ASSIGNED TASK 1: In the excerpt on debt and investing, which kind of debt does the speaker say has such a high interest rate that it can snowball into something you can't pay off?
ASSIGNED TASK 2: In one to three sentences, why does the excerpt on debt and investing say it is good to build an emergency fund before investing?

EXCERPT:

● ● ●

That's true for the most part, because uh definitely with credit card debt, because credit card debt has a such a high interest rate that you really want to get those things paid off because, or else it just snowballs into something that you can't pay off. I mean, for things like, you know, debt that has a smaller interest rate on it, I mean you don't necessarily have to have those completely paid off before you can start putting money into a Roth IRA or a traditional IRA or start putting some money away for retirement. Um, because usually the interest rates on those are sustainable as long as you can keep making the monthly payments or actually contribute a little more to the principal so that you get it down. But yeah, for the most part, right, like you got to make sure that your bills are paid. You got to make sure that there's no credit card debt. And an emergency fund is always a nice thing to have if you can build one, because if there is, you know, God forbid, like an emergency with your car, you have something to pull from. Um, because the thing with investing, with investments is that every time that you sell a security, whether it's a stock, a bond, an ETF, or some kind of cryptocurrency commodity, whatever it may be, there is a taxable consequence to that, um, regardless of which account that you're pulling from. Um, so that's why it's always good to have the emergency fund first so that you can pull away from that stuff tax-free.

SPEAKER_00:

Okay. So so if I hear you correctly, kind of the notion of if you are gonna invest, then try to not touch that money that you are investing until, of course, you know, you're selling it for your retirement or for your college fund.

● ● ●

DATASET EXCERPTS:
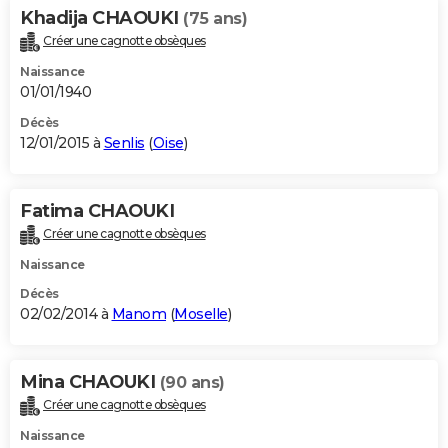
Khadija CHAOUKI
(75 ans)
Créer une cagnotte obsèques
Naissance
01/01/1940
Décès
12/01/2015 à
Senlis
(
Oise
)
Fatima CHAOUKI
Créer une cagnotte obsèques
Naissance
Décès
02/02/2014 à
Manom
(
Moselle
)
Mina CHAOUKI
(90 ans)
Créer une cagnotte obsèques
Naissance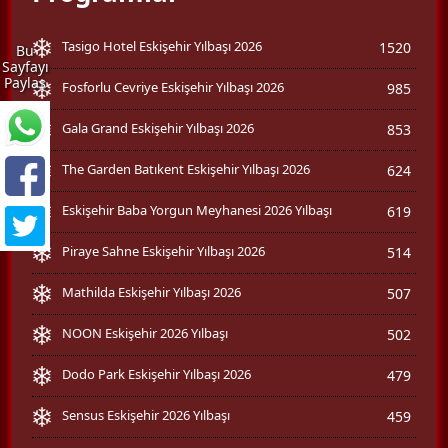
Tasigo Hotel Eskişehir Yılbaşı 2026
1520
Bu
Sayfayı
Paylaş
Fosforlu Cevriye Eskişehir Yılbaşı 2026
985
Gala Grand Eskişehir Yılbaşı 2026
853
The Garden Batıkent Eskişehir Yılbaşı 2026
624
Eskişehir Baba Yorgun Meyhanesi 2026 Yılbaşı
619
Piraye Sahne Eskişehir Yılbaşı 2026
514
Mathilda Eskişehir Yılbaşı 2026
507
NOON Eskişehir 2026 Yılbaşı
502
Dodo Park Eskişehir Yılbaşı 2026
479
Sensus Eskişehir 2026 Yılbaşı
459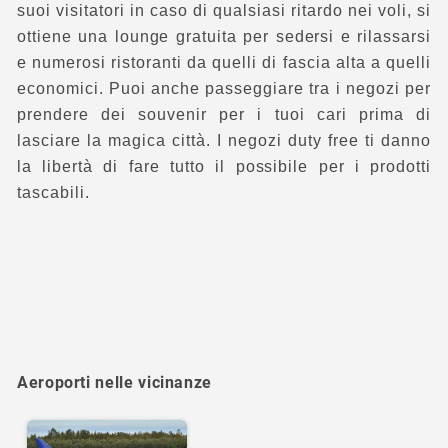
suoi visitatori in caso di qualsiasi ritardo nei voli, si
ottiene una lounge gratuita per sedersi e rilassarsi
e numerosi ristoranti da quelli di fascia alta a quelli
economici. Puoi anche passeggiare tra i negozi per
prendere dei souvenir per i tuoi cari prima di
lasciare la magica città. I negozi duty free ti danno
la libertà di fare tutto il possibile per i prodotti
tascabili.
Aeroporti nelle vicinanze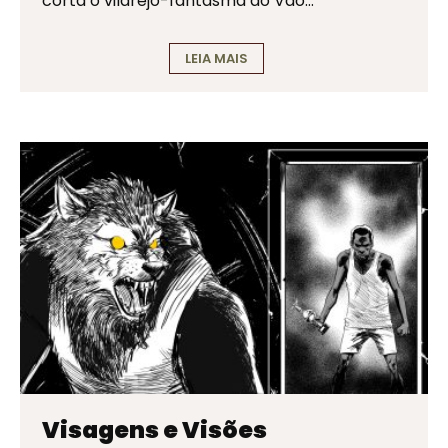
corta o vilarejo-fantasma do Vão…
LEIA MAIS
Visagens e Visões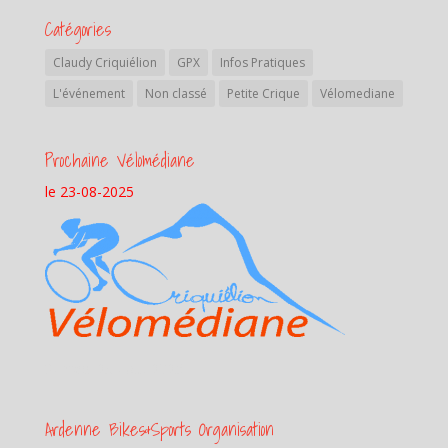
Catégories
Claudy Criquiélion
GPX
Infos Pratiques
L'événement
Non classé
Petite Crique
Vélomediane
Prochaine Vélomédiane
le 23-08-2025
Samedi 23 aout 2025
Ardenne Bikes&Sports Organisation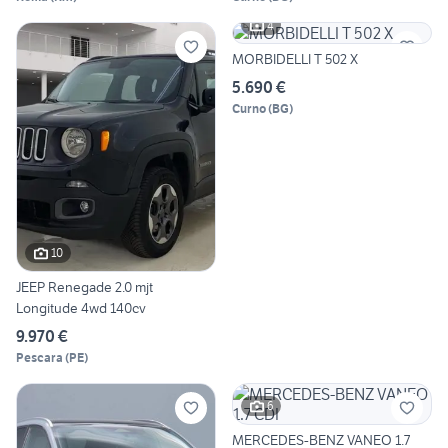
4
MORBIDELLI T 502 X
5.690 €
Curno
(
BG
)
10
JEEP Renegade 2.0 mjt
Longitude 4wd 140cv
9.970 €
Pescara
(
PE
)
6
MERCEDES-BENZ VANEO 1.7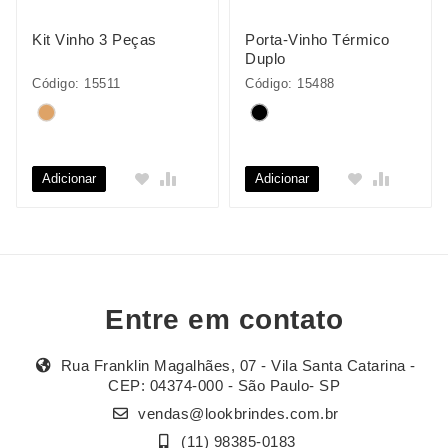
Kit Vinho 3 Peças
Porta-Vinho Térmico
Duplo
Código: 15511
Código: 15488
Adicionar
Adicionar
Entre em contato
Rua Franklin Magalhães, 07 - Vila Santa Catarina -
CEP: 04374-000 - São Paulo- SP
vendas@lookbrindes.com.br
(11) 98385-0183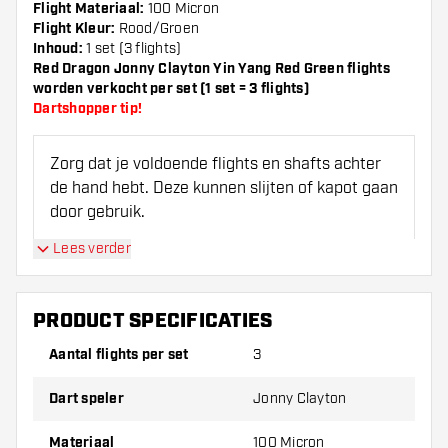
Flight Materiaal:
100 Micron
Flight Kleur:
Rood/Groen
Inhoud:
1 set (3 flights)
Red Dragon Jonny Clayton Yin Yang Red Green flights
worden verkocht per set (1 set = 3 flights)
Dartshopper tip!
Zorg dat je voldoende flights en shafts achter
de hand hebt. Deze kunnen slijten of kapot gaan
door gebruik.
Lees verder
Probeer eens een andere vorm, materiaal of
dikte van de flights om erachter te komen
welke variant het beste bij je past!
PRODUCT SPECIFICATIES
Aantal flights per set
3
Dart speler
Jonny Clayton
Materiaal
100 Micron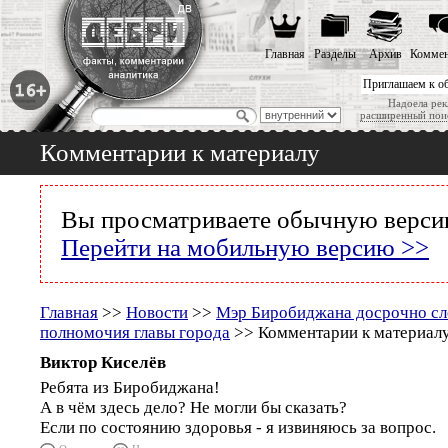
Главная
Разделы
Архив
Коммен
Приглашаем к о
Надоела рек
расширенный пои
Комментарии к материалу
Вы просматриваете обычную версию
Перейти на мобильную версию >>
Главная
>>
Новости
>>
Мэр Биробиджана досрочно сл
полномочия главы города
>> Комментарии к материал
Виктор Киселёв
Ребята из Биробиджана!
А в чём здесь дело? Не могли бы сказать?
Если по состоянию здоровья - я извиняюсь за вопрос.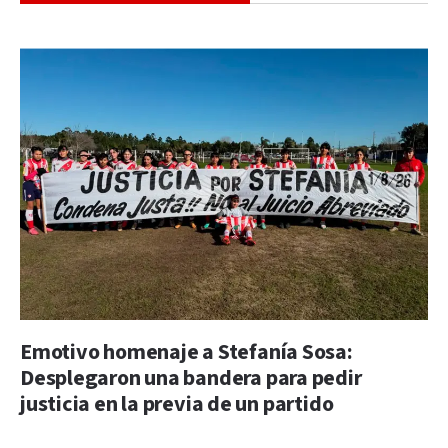
Emotivo homenaje a Stefanía Sosa:
Desplegaron una bandera para pedir
justicia en la previa de un partido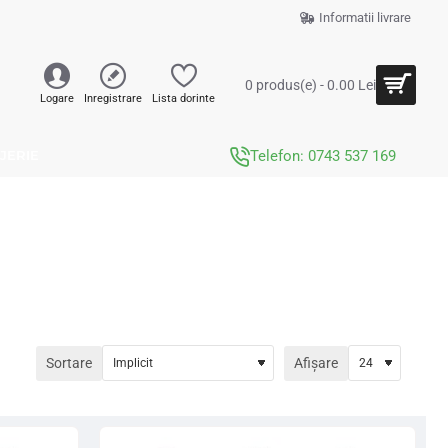
Informatii livrare
0 produs(e) - 0.00 Lei
Logare
Inregistrare
Lista dorinte
JERIE
Telefon: 0743 537 169
Sortare
Afișare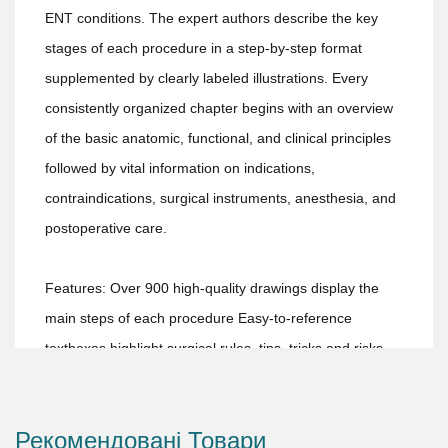
ENT conditions. The expert authors describe the key
stages of each procedure in a step-by-step format
supplemented by clearly labeled illustrations. Every
consistently organized chapter begins with an overview
of the basic anatomic, functional, and clinical principles
followed by vital information on indications,
contraindications, surgical instruments, anesthesia, and
postoperative care.
Features: Over 900 high-quality drawings display the
main steps of each procedure Easy-to-reference
textboxes highlight surgical rules, tips, tricks and risks,
and give advice on how to manage potential
complications The latest information on recent
Рекомендовані Товари
developments in transplantation, cochlear implants,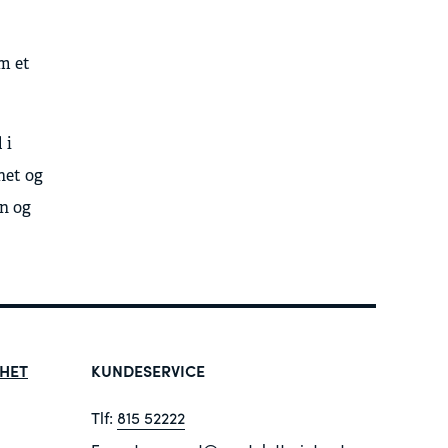
om et
 i
het og
rn og
HET
KUNDESERVICE
Tlf:
815 52222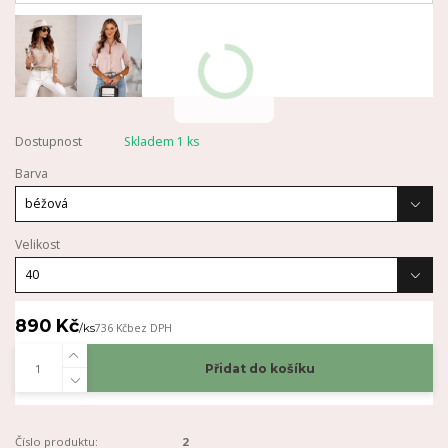
Dostupnost
Skladem 1 ks
Barva
Velikost
890 Kč
/
ks
736 Kč
bez DPH
Přidat do košíku
Číslo produktu:
2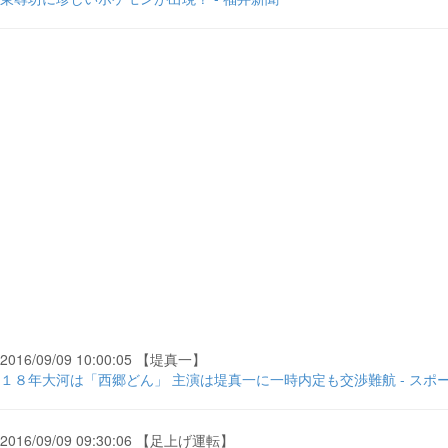
2016/09/09 10:00:05 【堤真一】
１８年大河は「西郷どん」 主演は堤真一に一時内定も交渉難航 - スポ
2016/09/09 09:30:06 【足上げ運転】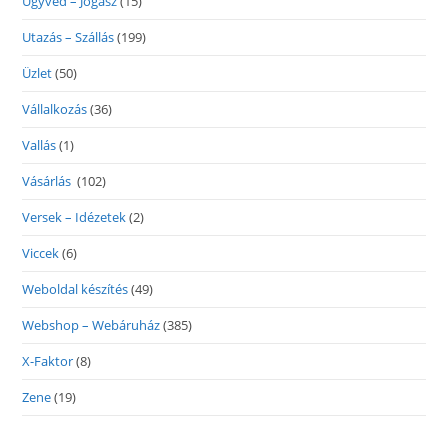
Ügyvéd – Jogász
(15)
Utazás – Szállás
(199)
Üzlet
(50)
Vállalkozás
(36)
Vallás
(1)
Vásárlás
(102)
Versek – Idézetek
(2)
Viccek
(6)
Weboldal készítés
(49)
Webshop – Webáruház
(385)
X-Faktor
(8)
Zene
(19)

● ● ●

WORKED SOLUTION 1: Credit card debt.

WORKED SOLUTION 2: Every time you sell a security, such as a stock, bond, ETF, or cryptocurrency commodity, there is a taxable consequence, no matter which account you pull from. An emergency fund lets you cover something like a car emergency by drawing money tax-free.